Des travailleuses à nouveau en grève dans un salon du boulevard

04/03/2026

Des travailleuses à nouveau en grève dans un salon du boulevard

Depuis mardi 3 mars 2026, les travailleuses du salon de coiffure Sabadou & Jade, situé au 65 boulevard de Strasbourg, sont en grève illimitée. Elles dénoncent des conditions d'exploitation, des salaires impayés et des risques sanitaires liés à l'usage de produits toxiques.
Nous apportons tout notre soutien à ces femmes courageuses et nous associons à leur combat contre des gérants et propriétaires aux méthodes mafieuses. 
Ce conflit rappelle une crise déjà dénoncée il y a dix ans et impose une réaction immédiate de la Mairie pour mettre fin à l'impunité et transformer radicalement l'offre commerciale du quartier.

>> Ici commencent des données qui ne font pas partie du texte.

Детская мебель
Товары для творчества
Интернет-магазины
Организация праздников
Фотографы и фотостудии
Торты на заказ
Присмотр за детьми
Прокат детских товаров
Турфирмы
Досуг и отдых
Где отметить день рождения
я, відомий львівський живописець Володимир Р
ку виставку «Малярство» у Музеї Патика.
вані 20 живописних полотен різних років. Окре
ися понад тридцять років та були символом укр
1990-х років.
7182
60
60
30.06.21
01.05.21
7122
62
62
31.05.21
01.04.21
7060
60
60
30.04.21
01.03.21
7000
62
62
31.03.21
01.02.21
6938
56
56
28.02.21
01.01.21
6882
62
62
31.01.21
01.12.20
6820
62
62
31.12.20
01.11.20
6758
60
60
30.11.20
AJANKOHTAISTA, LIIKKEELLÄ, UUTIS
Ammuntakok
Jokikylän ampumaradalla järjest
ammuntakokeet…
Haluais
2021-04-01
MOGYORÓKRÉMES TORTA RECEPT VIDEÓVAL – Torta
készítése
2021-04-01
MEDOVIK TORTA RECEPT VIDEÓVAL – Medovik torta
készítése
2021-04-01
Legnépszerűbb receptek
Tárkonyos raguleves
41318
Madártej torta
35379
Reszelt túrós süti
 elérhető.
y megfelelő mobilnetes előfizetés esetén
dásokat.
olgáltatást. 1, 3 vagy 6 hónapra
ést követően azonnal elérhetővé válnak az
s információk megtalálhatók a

Le mouvement social qui s’est ouvert au 65 boulevard de Strasbourg n’est pas un incident isolé. Il met une nouvelle fois en lumière les conditions de travail précaires au sein de commerces du quartier. Il est le cri de détresse de travailleuses confrontées à une violence sociale inacceptable.
Les grévistes dénoncent, avec l'aide de la CGT,  des salaires impayés, une absence totale de droits sociaux et des conditions sanitaires déplorables. 

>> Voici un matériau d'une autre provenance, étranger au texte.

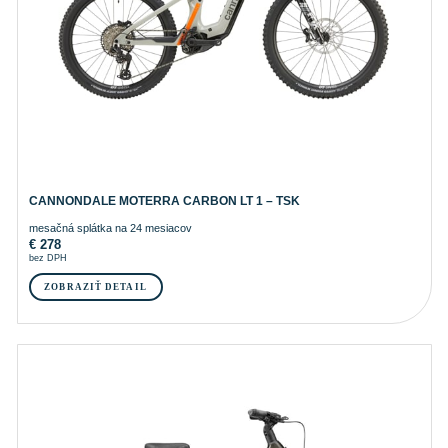
CANNONDALE MOTERRA CARBON LT 1 – TSK
mesačná splátka na 24 mesiacov
€
278
bez DPH
ZOBRAZIŤ DETAIL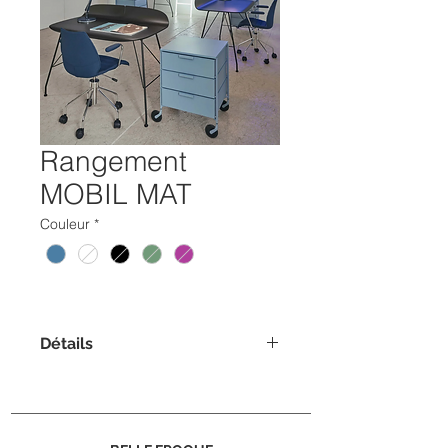
Rangement
MOBIL MAT
Couleur
*
Détails
Modèle 2012 - 3 tiroirs
Dimensions : H.63x49cm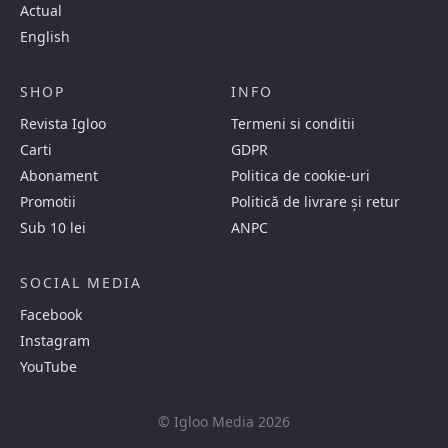
Actual
English
SHOP
INFO
Revista Igloo
Termeni si conditii
Carti
GDPR
Abonament
Politica de cookie-uri
Promotii
Politică de livrare și retur
Sub 10 lei
ANPC
SOCIAL MEDIA
Facebook
Instagram
YouTube
© Igloo Media 2026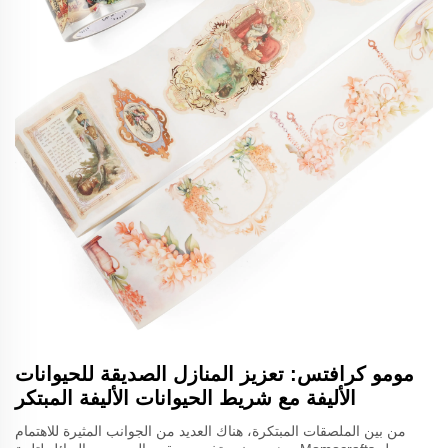
مومو كرافتس: تعزيز المنازل الصديقة للحيوانات
الأليفة مع شريط الحيوانات الأليفة المبتكر
من بين الملصقات المبتكرة، هناك العديد من الجوانب المثيرة للاهتمام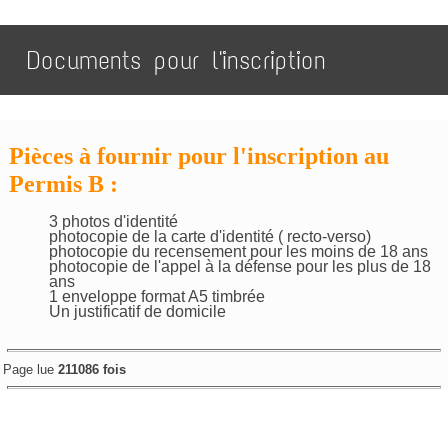
Documents pour l'inscription
Pièces à fournir pour l'inscription au
Permis B :
3 photos d'identité
photocopie de la carte d'identité ( recto-verso)
photocopie du recensement pour les moins de 18 ans
photocopie de l'appel à la défense pour les plus de 18
ans
1 enveloppe format A5 timbrée
Un justificatif de domicile
Page lue
211086 fois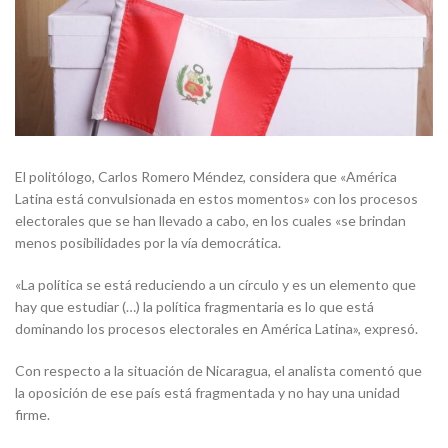
El politólogo, Carlos Romero Méndez, considera que «América
Latina está convulsionada en estos momentos» con los procesos
electorales que se han llevado a cabo, en los cuales «se brindan
menos posibilidades por la vía democrática.
«La política se está reduciendo a un círculo y es un elemento que
hay que estudiar (…) la política fragmentaria es lo que está
dominando los procesos electorales en América Latina», expresó.
Con respecto a la situación de Nicaragua, el analista comentó que
la oposición de ese país está fragmentada y no hay una unidad
firme.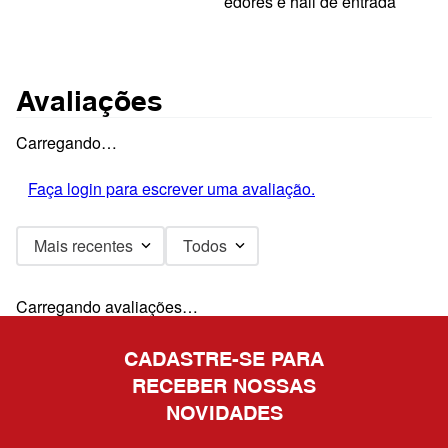
edores e hall de entrada
Avaliações
Carregando…
Faça login para escrever uma avaliação.
Mais recentes
Todos
Carregando avaliações…
CADASTRE-SE PARA
RECEBER NOSSAS
NOVIDADES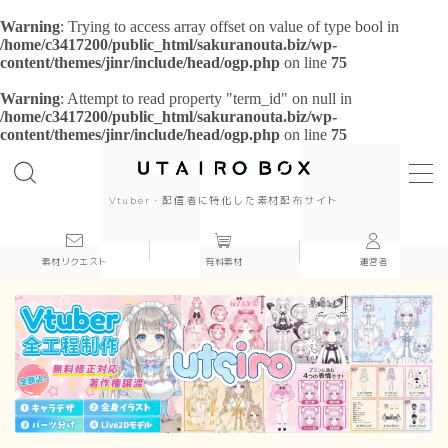
Warning
: Trying to access array offset on value of type bool in
/home/c3417200/public_html/sakuranouta.biz/wp-
content/themes/jinr/include/head/ogp.php
on line
75
Warning
: Attempt to read property "term_id" on null in
/home/c3417200/public_html/sakuranouta.biz/wp-
content/themes/jinr/include/head/ogp.php
on line
75
background
背景
cool
Vtuber・配信者に特化した素材配布サイト
cute
素材リクエスト
有料素材
運営者
beautiful
Japanese style
simple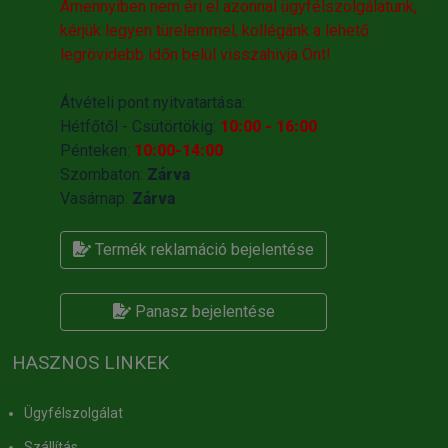
Amennyiben nem éri el azonnal ügyfélszolgálatunk,
kérjük legyen türelemmel, kollégánk a lehető
legrövidebb időn belül visszahivja Önt!
Átvételi pont nyitvatartása:
Hétfőtől - Csütörtökig:
10:00 - 16:00
Pénteken:
10:00-14:00
Szombaton:
Zárva
Vasárnap:
Zárva
Termék reklamáció bejelentése
Panasz bejelentése
HASZNOS LINKEK
Ügyfélszolgálat
Szállítás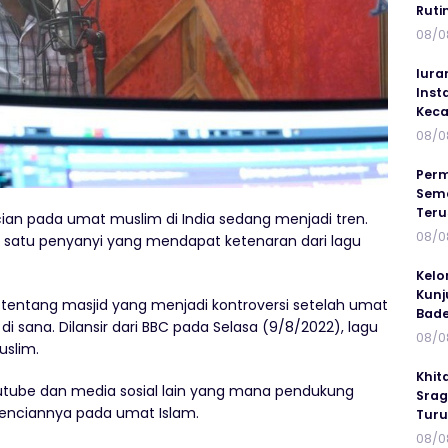
Ruti
08/0
Iura
Inst
Keca
08/0
Perm
Sema
Ter
ian pada umat muslim di India sedang menjadi tren.
08/0
 satu penyanyi yang mendapat ketenaran dari lagu
Kelo
Kunj
 tentang masjid yang menjadi kontroversi setelah umat
Bad
 sana. Dilansir dari BBC pada Selasa (9/8/2022), lagu
08/0
uslim.
Khit
Youtube dan media sosial lain yang mana pendukung
Srag
enciannya pada umat Islam.
Turu
08/0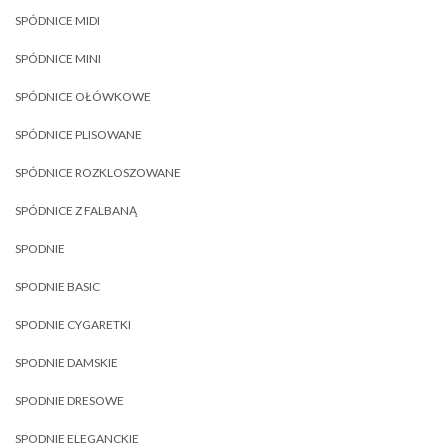
SPÓDNICE MIDI
SPÓDNICE MINI
SPÓDNICE OŁÓWKOWE
SPÓDNICE PLISOWANE
SPÓDNICE ROZKLOSZOWANE
SPÓDNICE Z FALBANĄ
SPODNIE
SPODNIE BASIC
SPODNIE CYGARETKI
SPODNIE DAMSKIE
SPODNIE DRESOWE
SPODNIE ELEGANCKIE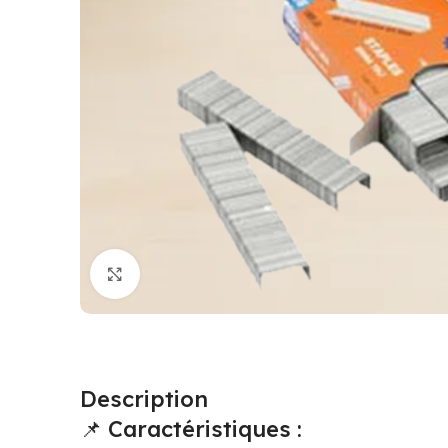
Cliquez pour agrandir
Description
📌 Caractéristiques :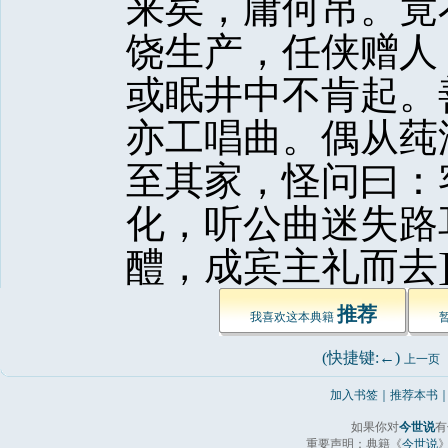
来矣，庸何吊。竟
饶生产，任侠赠人
或眠井中不肯起。
亦工唱曲。偶从莼
至其家，怪问曰：
化，听公曲迷失路
醴，成宾主礼而去]
推荐
我喜欢这本典籍 
(快捷键:←) 
上一页
加入书签
｜
推荐本书
如果你对
今世说
有
重要声明：典籍《
今世说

Télécharger le tract CGT Paris

 

Un soutien sans faille, face à l'exploitation des femmes
Nous apportons toute notre solidarité aux grévistes. Nous condamnons avec la plus grande fermeté les agissements de gérants et de propriétaires dont les pratiques, s’apparentant à des réseaux mafieux, prospèrent sur la misère humaine et l'opacité financière. Il est inadmissible qu’en 2026, au cœur de Paris, de tels systèmes d'exploitation puissent perdurer.
Ce scénario est une amère répétition de la grève de 2014-2015. Le constat est sans appel : en dix ans, rien n'a changé. Cette inertie est le fruit d’une mono-activité commerciale qui favorise ces dérives et dégrade notre cadre de vie. 
Nous demandons à la Mairie de passer à l’action pour reprendre le contrôle du boulevard.

 

Nos solutions pour une transformation structurelle
Pour mettre fin à cette précarité et redynamiser notre tissu commercial, nous exigeons l'application d'un plan d'action massif reposant sur trois leviers :

 

  1. Une politique proactive de préemption et de rachat de locaux commerciaux
    La Mairie doit s'engager dans le rachat de gré à gré ou la préemption de locaux commerciaux avec un budget dédié à notre quartier, à l'instar des opérations menées par Georges Sarre sur le boulevard Voltaire dans le 11e arrondissement. Seule une maîtrise foncière permettra de briser la dynamique mafieuse exploitant les travailleuses.
  2. Une gestion rigoureuse des baux commerciaux par les bailleurs sociaux.
    Les bailleurs sociaux doivent engager une diversification des activités en rez-de chaussée de leurs immeubles, en mettant en œuvre :
    — Le contrôle strict de l’application des baux et le non-renouvellement de ceux créant des nuisances ou ne contribuant pas à la dynamique de quartier.
     — L'insertion systématique d'une clause d'incessibilité (ou restrictive de cession) pour permettre au bailleur de contrôler l’activité future lors d’une cession de bail.
      — Une vigilance accrue pour s'assurer que ces commerces ne servent pas de façades à des activités illicites et n’exploitent pas les travailleuses.
  3. Une expérimentation du droit de préemption ou rachat de gré à gré de baux commerciaux.
    Conformément au vote du budget participatif de 2021 et à l’exemple du quartier Latin en 2024, exercer le droit de rachat de gré à gré des baux commerciaux et mettre en place la préemption de baux commerciaux par la mairie, avec une dotation dédiée à notre quartier.

 

Seule la convergence de ces mesures permettra de mettre fin à la misère vécue dans ces salons et de restaurer une attractivité commerciale dans le quartier.